Are you a teacher? What methods do you use to teach a class? How successful is your current method for allowing students to achieve learning?
Try reading Learner-Centered Teaching by Maryellen Weimer. The information and hints in this book can be applied to classrooms of all ages, from preschool to college. The author is a college professor so much of her experience and advice is geared towards teaching college classes; however, many of her tips can be applied to teaching younger age groups as well.
She explains how to “use” content not “cover” it. She talks about how “we use content to promote self awareness of learning” (page 51). “A good teacher does not teach all that he knows. He teaches all that the learner needs to know at the time, and all that the learners can accountably learn in the time given.”

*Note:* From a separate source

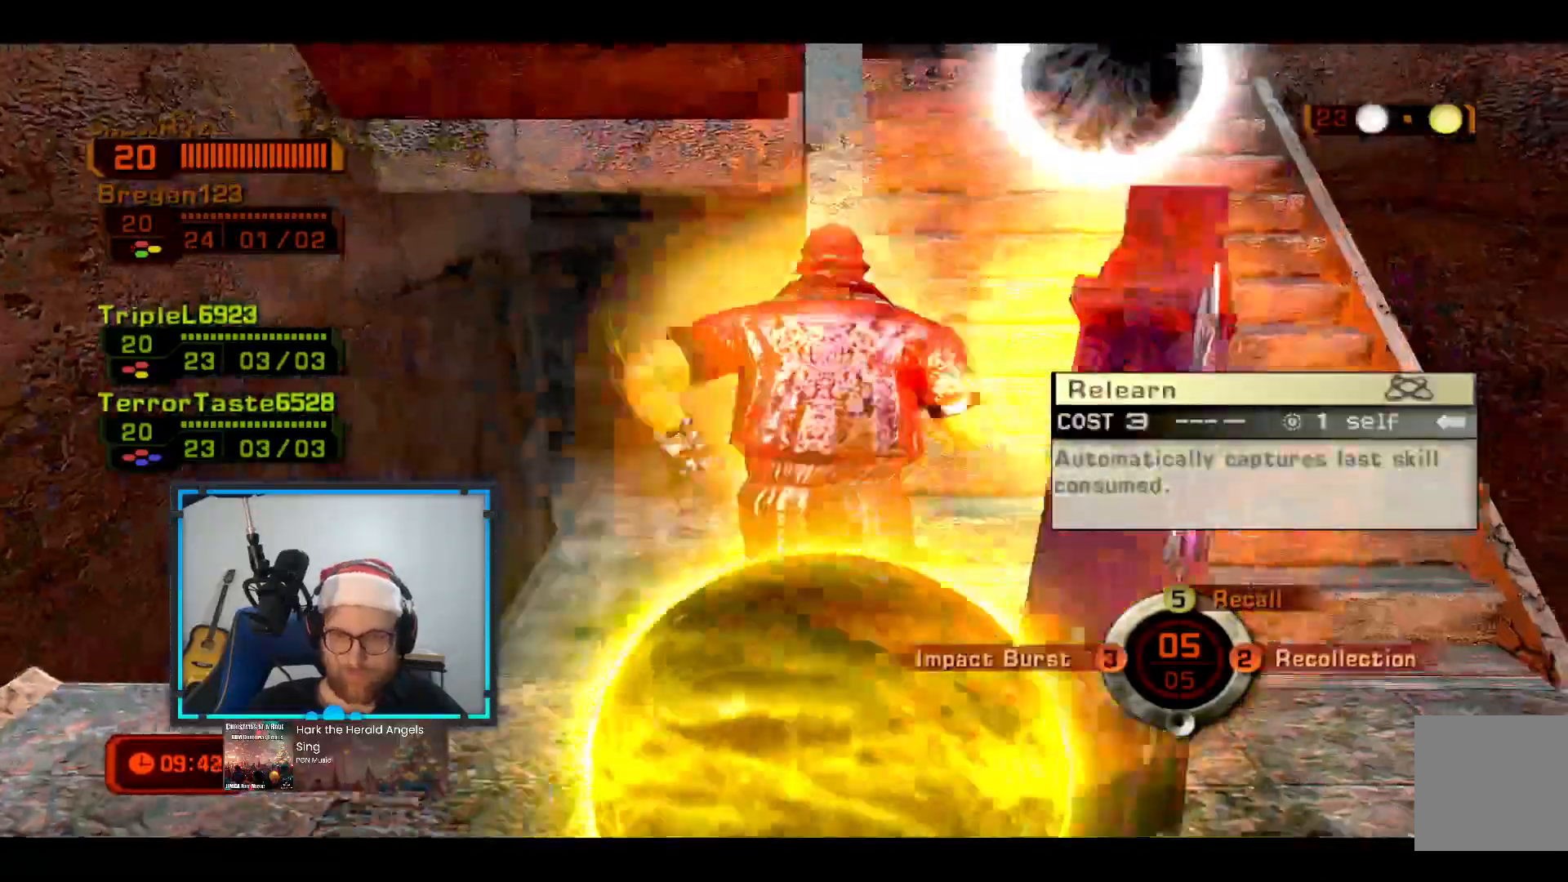
{"buttons": [], "left_stick": "up-right", "right_stick": "center", "events": []}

In learner-centered models of teaching, the teachers are instructors who guide and facilitate learning. They are the ones who prepare the way for the students to learn. Weimer gives a great example of the teacher’s role being like a gardener—one who prepares the ground, tills, and cultivates, but whose plants do the growing…The real accomplishment belongs to the plants (page 75).
I have always liked the phrase: Success is a journey not a destination. Now I have another phrase to add to that favorite: “Good teaching is a journey rather than a destination” (page 201). Teaching is not like a subway stop where, once you are there, you can cease moving forward — we must resist the urge to keep doing things the way we’ve done them for years. There’s always a poor teacher in us waiting to emerge. We have to resist the temptation to stay as we are, to rest at the bus stop (page 201).
Purchase a copy of this book and work your way to being a better teacher and work in cooperation with your students to lead and guide them along the road to successful learning.